Salman Khan’s free math and science videos have moved from YouTube to classrooms, reports the New York Times, which looks at a San Jose charter school that’s using Khan’s lessons — and student-tracking software to teach ninth-grade math to students at very different levels.

(Teacher Jesse Roe) can see that a girl sitting against the wall is zipping through geometry exercises; that a boy with long curls over his eyes is stuck on a lesson on long equations; and that another boy in the front row is getting a handle on probability.

Each student’s math journey shows up instantly on the laptop Mr. Roe carries as he wanders the room. He stops at each desk, cajoles, offers tips, reassures.

The Khan-enabled classroom makes it possible to target instruction to each student’s level, while mapping each student’s math comprehension for the teacher. While some see Khan’s mini-lectures as too “sage on the stage,” the net effect is to turn the teacher into a “guide on the side.”

Diane Tavenner, chief of the Summit chain of four charter schools, turned to Khan to teach the fundamentals after small-group problem-solving proved slow and unreliable.

Khan Academy remains free, thanks to foundation support.

The interesting thing about Khan’s model is that Khan himself is so good at teaching. The guy has a real talent for teaching math.

I wonder.

Khan’s love of math is obvious and comes through clearly. It’s also implied strongly in the large number of lectures on math relative to many other subjects. But a real talent for teaching math?

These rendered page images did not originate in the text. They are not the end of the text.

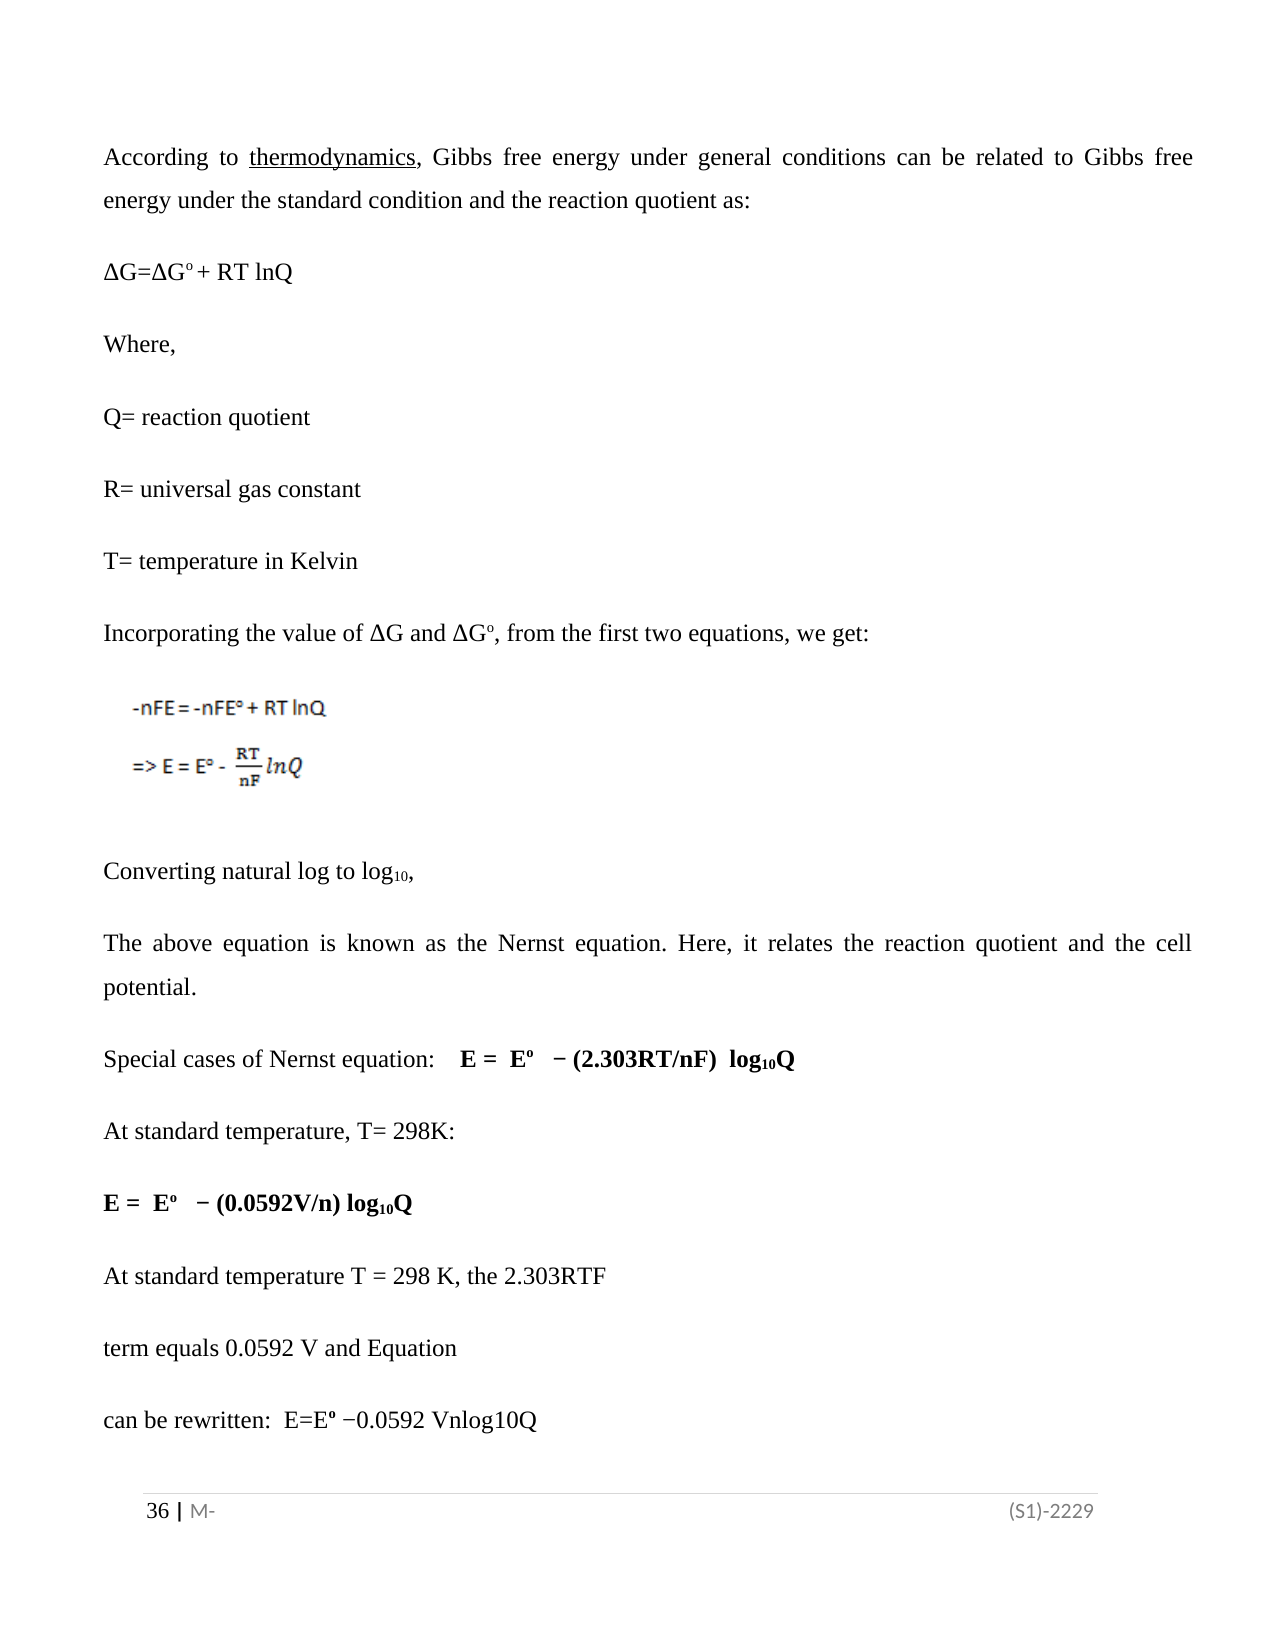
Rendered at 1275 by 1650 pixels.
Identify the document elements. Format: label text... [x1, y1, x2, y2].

text ΔG=ΔGo + RT lnQ [103, 257, 1194, 286]
text Where, [103, 329, 1194, 358]
text According to thermodynamics, Gibbs free energy under general conditions can be related to Gibbs free energy under the standard condition and the reaction quotient as: [103, 142, 1194, 213]
text Incorporating the value of ΔG and ΔGo, from the first two equations, we get: [103, 618, 1194, 647]
text The above equation is known as the Nernst equation. Here, it relates the reaction quotient and the cell potential. [103, 928, 1194, 1000]
text term equals 0.0592 V and Equation [103, 1333, 1194, 1362]
text Converting natural log to log10, [103, 856, 1194, 885]
text can be rewritten: E=Eo −0.0592 Vnlog10Q [103, 1405, 1194, 1434]
picture [103, 690, 380, 813]
text Special cases of Nernst equation: E = Eo − (2.303RT/nF) log10Q [103, 1044, 1194, 1073]
text At standard temperature, T= 298K: [103, 1116, 1194, 1145]
text R= universal gas constant [103, 474, 1194, 503]
text At standard temperature T = 298 K, the 2.303RTF [103, 1261, 1194, 1289]
text E = Eo − (0.0592V/n) log10Q [103, 1188, 1194, 1217]
text T= temperature in Kelvin [103, 546, 1194, 575]
text Q= reaction quotient [103, 402, 1194, 430]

If you’re enthusiastic about the subject and limited to ten minute, or thereabouts, chunks of time how tough is it to be effective?

I’ve done a bunch of Khan Academy lectures and I’m not so sure Sal Khan’s a great teacher, in the vein of say, Marva Collins or Jaime Escalante, as he is the lucky recipient of an advantage those teachers never enjoyed – Youtube.

The economics of instruction requires lectures to be rather longer then ten minutes it being an unjustifiable expense to have the lecturer show up in person for only ten minutes. Sal Khan isn’t saddled by that requirement. He can “umm” and “so you see” quite a bit and still not lose the listeners interest because there’s not that much to sit through. Alternatively, if he’s knocked out a real snorer he can just record a replacement using the previous lecture as a guide to what not to do in its replacement.

What’s under-appreciated is the test/tracking software which adds a significant component to the perceived value of Khan Academy. That may, in fact, be more important then the lectures since by giving context to the lectures in a graphic representation of progress through the “learning space” allows for the perception of progress. That’s no small thing since the feedback to the learner is part of what impels further learning.

Anyhow, I expect a lot more such announcements since the advantage to everyone – students, teachers, administrators, school operators – is so obvious.

I know some kids who’ve had wonderful experience with the Kahn and teacher-in-the classroom combination. Instead of replacing a good teacher, it lets a good teacher work more effectively.